- TASK BRIEF -
The lines from the beginning of the records below through the one holding "thumb cmc: (1113, 128)" are to be copied exactly; leave the pictures out.

- Records from a dataset -
========================

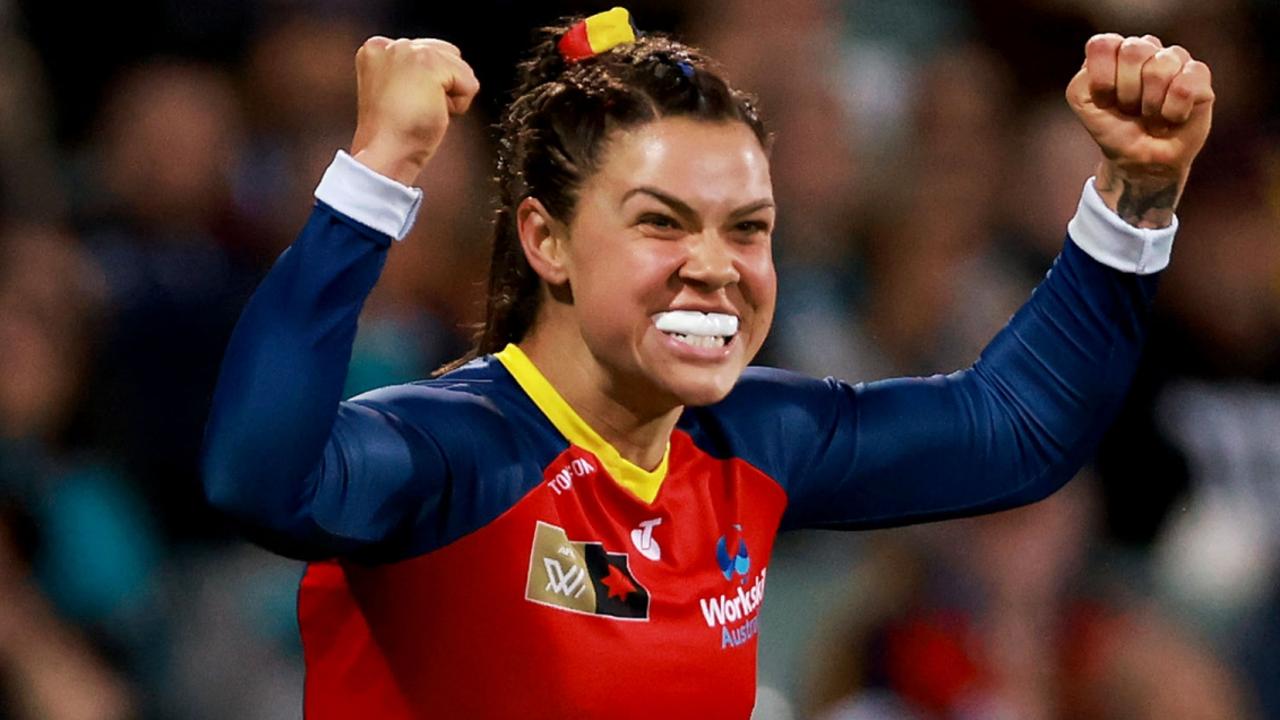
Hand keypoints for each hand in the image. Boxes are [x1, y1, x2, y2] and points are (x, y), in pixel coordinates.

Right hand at [350, 37, 480, 185]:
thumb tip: (444, 76)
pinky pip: (468, 83)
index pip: (430, 53)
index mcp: (377, 49)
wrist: (384, 154)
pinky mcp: (426, 63)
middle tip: (417, 109)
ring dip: (450, 96)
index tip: (409, 104)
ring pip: (460, 68)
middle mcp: (390, 45)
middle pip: (449, 55)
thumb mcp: (398, 93)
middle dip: (443, 86)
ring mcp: (408, 51)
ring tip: (422, 110)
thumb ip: (414, 73)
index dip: (432, 85)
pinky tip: (432, 113)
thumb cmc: (393, 135)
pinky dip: (458, 105)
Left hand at [1066, 34, 1213, 227]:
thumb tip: (1105, 67)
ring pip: (1160, 69)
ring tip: (1151, 114)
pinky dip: (1173, 112)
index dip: (1102, 79)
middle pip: (1133, 51)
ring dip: (1150, 105)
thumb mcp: (1084, 103)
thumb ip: (1083, 79)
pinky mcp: (1199, 74)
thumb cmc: (1113, 128)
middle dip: (1127, 92)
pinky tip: (1172, 117)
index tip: (1105, 100)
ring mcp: (1175, 58)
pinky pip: (1185, 87)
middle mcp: (1146, 48)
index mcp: (1115, 50)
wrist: (1140, 159)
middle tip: (1130, 109)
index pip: (1103, 45)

========================

- FINISHED TASK -
Hand keypoints for each hand in the image. Boxes are [x1, y1, x2, y2] and points are (x, y), in pixel coordinates.

Right hand at [350, 37, 480, 185]:
thumb tip: (444, 76)
pinky pip: (468, 83)
index pip: (430, 53)
index mcp: (377, 49)
wrist: (384, 154)
pinky mcp: (426, 63)
middle tip: (417, 109)
ring dip: (450, 96)
index tip: (409, 104)
ring pip: (460, 68)
middle mcp: (390, 45)
middle pip: (449, 55)
thumb mcp: (398, 93)
middle dip: (443, 86)
ring mcp: (408, 51)
ring tip: (422, 110)
thumb ip: (414, 73)
index dip: (432, 85)
pinky tip: (432, 113)
thumb cmc: (393, 135)
pinky dip: (458, 105)
Left hand at [1066, 34, 1213, 227]:
thumb tip: (1105, 67)
ring pip: (1160, 69)
ring tip: (1151, 114)
pinky dip: (1173, 112)
index dip: (1102, 79)
middle pip: (1133, 51)
ring dip: (1150, 105)
thumb mcp: (1084, 103)
thumb ip: (1083, 79)
pinky mcp: (1199, 74)
thumb cmc: (1113, 128)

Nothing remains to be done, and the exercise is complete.